Well, I don't still see why it can't be done in target="font" rather
than target="pattern". I was thinking possibly reasons that one wants
to edit objects regardless of the matcher, may be to reflect some
parameters in the initial pattern to the result. but as I said the
above, that may be better doing it outside fontconfig. So I totally
lost the reason to allow editing all of objects in target="pattern".
To clarify, we're actually talking about two distinct questions:
(1) Whether fontconfig should restrict the properties that can be
edited in patterns
(1a) for builtin properties that are not used by the matcher
(1b) for custom properties
(2) Whether fontconfig should propagate properties from the pattern
to the font, in case they aren't already in the font.
I use (1b) extensively in my configuration to pass information between
rules before the match.
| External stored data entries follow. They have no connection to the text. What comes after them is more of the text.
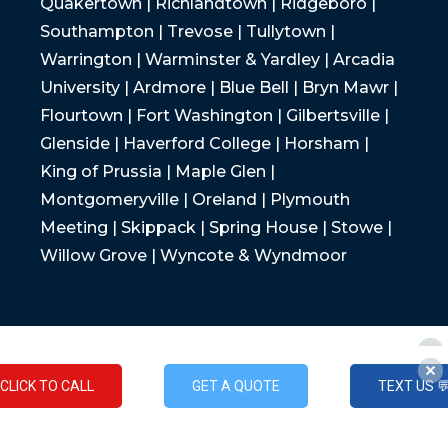
Quakertown | Richlandtown | Ridgeboro |
Southampton | Trevose | Tullytown |
Warrington | Warminster & Yardley | Arcadia
University | Ardmore | Blue Bell | Bryn Mawr |
Flourtown | Fort Washington | Gilbertsville |
Glenside | Haverford College | Horsham |
King of Prussia | Maple Glen |
Montgomeryville | Oreland | Plymouth
Meeting | Skippack | Spring House | Stowe |
Willow Grove | Wyncote & Wyndmoor
CLICK TO CALL
GET A QUOTE
TEXT US 
CLICK TO CALL
GET A QUOTE
TEXT US 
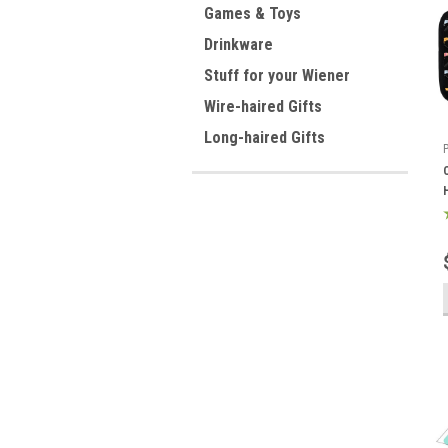
Games & Toys
Drinkware
Stuff for your Wiener
Wire-haired Gifts
Long-haired Gifts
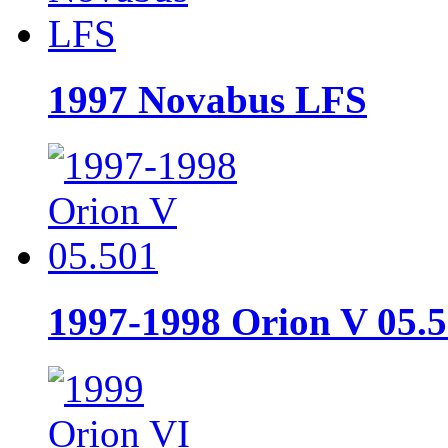
1997 Novabus LFS
1997-1998 Orion V 05.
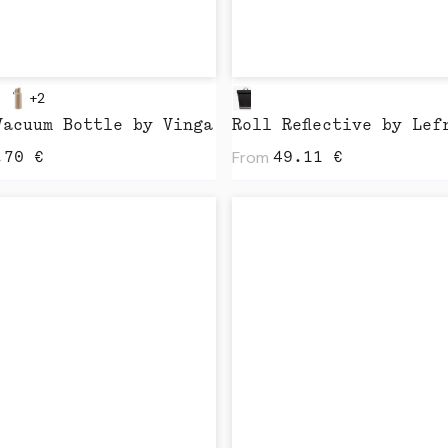
+2
Vacuum Bottle by Vinga
Roll Reflective by Lef
From
.70
€
49.11
€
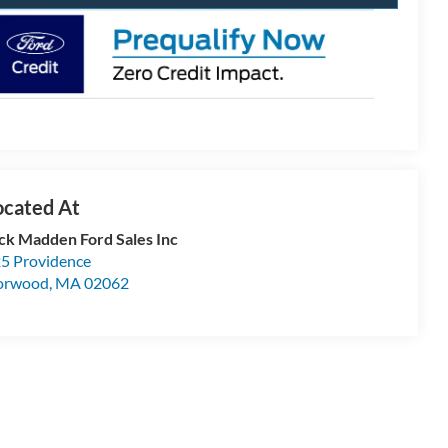
ck Madden Ford Sales Inc
5 Providence
orwood
,
MA
02062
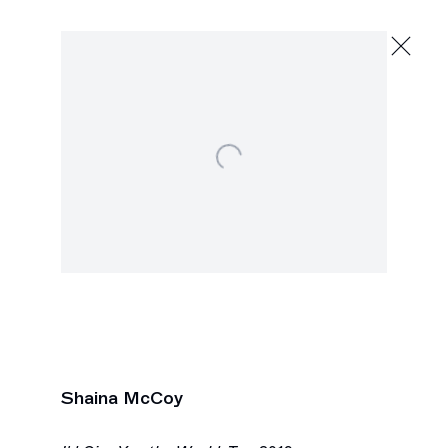
Shaina McCoy
Father, Father
September 29 - October 24, 2020
Open a larger version of the following image in a popu
2245 E Washington Blvd., Los Angeles
Shaina McCoy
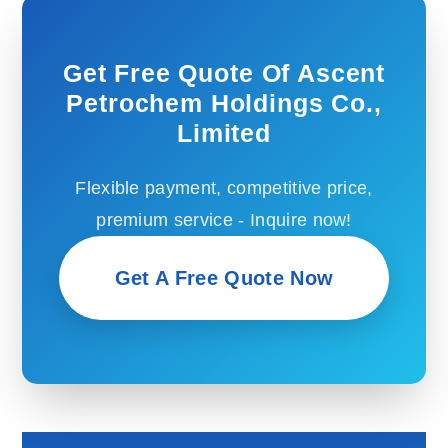
Get Free Quote Of Ascent
Petrochem Holdings Co.,
Limited
Flexible payment, competitive price,
premium service - Inquire now!
Get A Free Quote Now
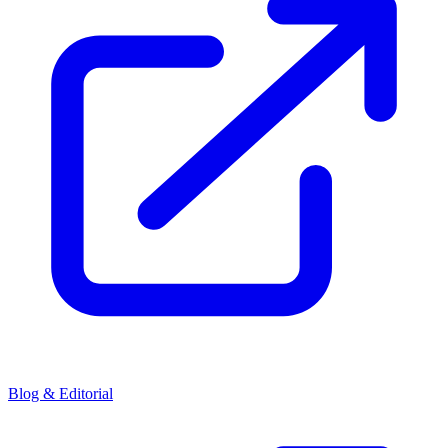
Blog & Editorial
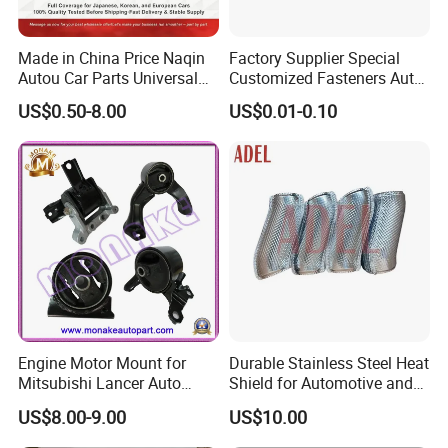
Made in China Price Naqin
Factory Supplier Special
Autou Car Parts Universal
Customized Fasteners Auto
Joint for Toyota Hiace Hilux
Parts Building Material High
US$0.50-8.00
US$0.01-0.10
Landcruiser Hyundai Nissan
Precision Accessories
Suzuki Mitsubishi Canter
Galvanized Hex Flange
Fuso Mercedes Benz
Screw
Sprinter
Engine Motor Mount for
Durable Stainless Steel Heat
Mitsubishi Lancer Auto
Shield for Automotive and
Spare Parts
Industrial Use
US$8.00-9.00
US$10.00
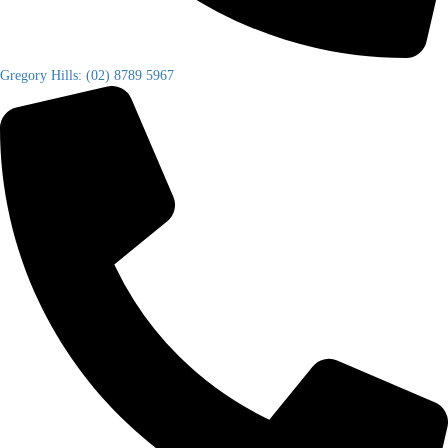
Gregory Hills: (02) 8789 5967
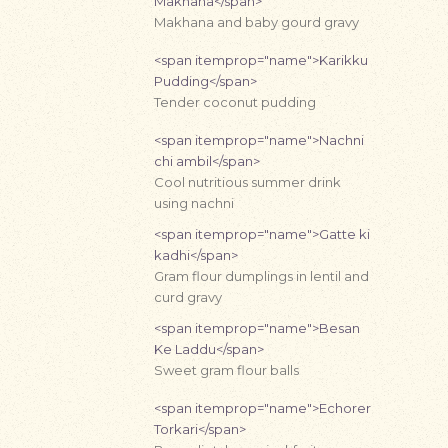
Makhana</span>
Makhana and baby gourd gravy
<span itemprop="name">Karikku
Pudding</span>
Tender coconut pudding
<span itemprop="name">Nachni
chi ambil</span>
Cool nutritious summer drink
using nachni
<span itemprop="name">Gatte ki
kadhi</span>
Gram flour dumplings in lentil and
curd gravy
<span itemprop="name">Besan
Ke Laddu</span>
Sweet gram flour balls
<span itemprop="name">Echorer
Torkari</span>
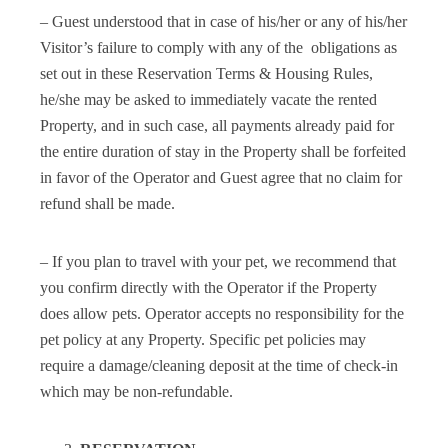
– Guest understood that in case of his/her or any of his/her
Visitor’s failure to comply with any of the obligations as
set out in these Reservation Terms & Housing Rules,
he/she may be asked to immediately vacate the rented
Property, and in such case, all payments already paid for
the entire duration of stay in the Property shall be forfeited
in favor of the Operator and Guest agree that no claim for
refund shall be made.
– If you plan to travel with your pet, we recommend that
you confirm directly with the Operator if the Property
does allow pets. Operator accepts no responsibility for the
pet policy at any Property. Specific pet policies may
require a damage/cleaning deposit at the time of check-in
which may be non-refundable.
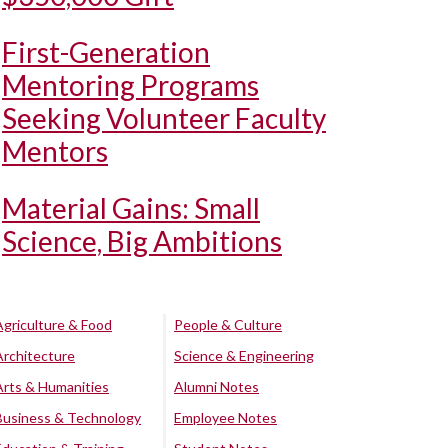
First-Generation
Mentoring Programs
Seeking Volunteer Faculty
Mentors
Material Gains: Small
Science, Big Ambitions
Agriculture & Food
People & Culture
Architecture
Science & Engineering
Arts & Humanities
Alumni Notes
Business & Technology
Employee Notes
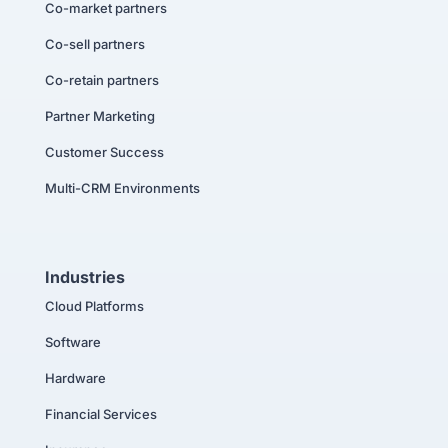
Co-market partners
Co-sell partners
Co-retain partners
Partner Marketing
Customer Success
Multi-CRM Environments
Industries
Cloud Platforms
Software
Hardware
Financial Services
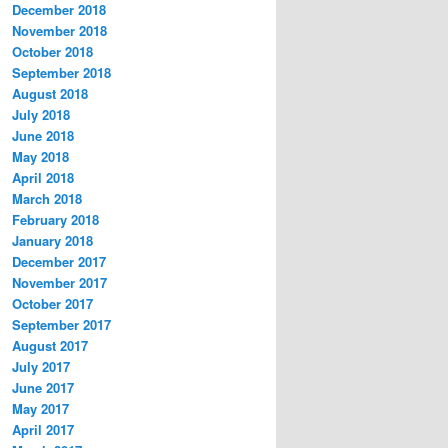
December 2018
November 2018
October 2018
September 2018
August 2018
July 2018
June 2018
May 2018
April 2018
March 2018
February 2018
January 2018
December 2017
November 2017
October 2017
September 2017
August 2017
July 2017
June 2017
May 2017
April 2017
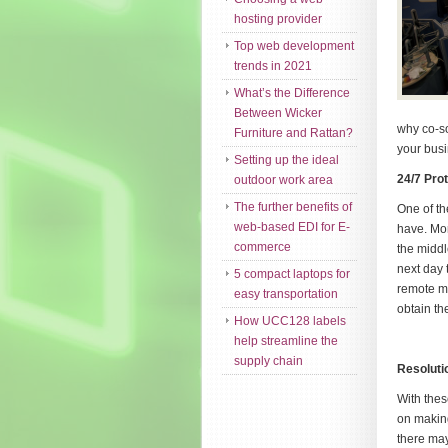
hosting provider
Top web development
trends in 2021
What’s the Difference
Between Wicker
why co-so
Furniture and Rattan?
your busi
Setting up the ideal
24/7 Pro
outdoor work area
The further benefits of
One of th
web-based EDI for E-
have. Mor
commerce
the middl
next day 
5 compact laptops for
remote m
easy transportation
obtain th
How UCC128 labels
help streamline the
supply chain
Resoluti
With thes
on making
there may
I'm surely not the only guy on the planet who
does this. Now such properties don't necessarily need to be passed on to
the result, but it makes testing the rules with fc-match easier, so I
don't see the case for (2) either.
Restricting (2) also has the potential to make the implementation of
FcFontRenderPrepare more complicated, because properties like
'pixelsize' will still need to be passed on. It also will make it
impossible for the user to control things like the aforementioned 'rgba'
from font descriptors, i. e. 'xterm -bg gray -fa mono:rgba=rgb' would be
a thing of the past.
The only thing that wouldn't interfere with my current setup, or could
at least be worked around by using font edits, is (1a), provided that
nothing else changes, but as I said I don't see why I should be
prevented from editing things in the pattern that applications can put
there with FcPatternAdd. So to be sure you would have to examine all
patterns passed into FcFontMatch as well, and return errors for the
properties that aren't in _FcMatchers (which would then again break the
above xterm example). This API would then change every time _FcMatchers
changes.
Generally, every change we're talking about here would break
compatibility with some existing configuration.
All of this for no apparent gain...
But well, if it's the consensus to implement these restrictions, then so
be it. I've always regarded the current logic as pretty well
thought-out, I hope this was not by accident!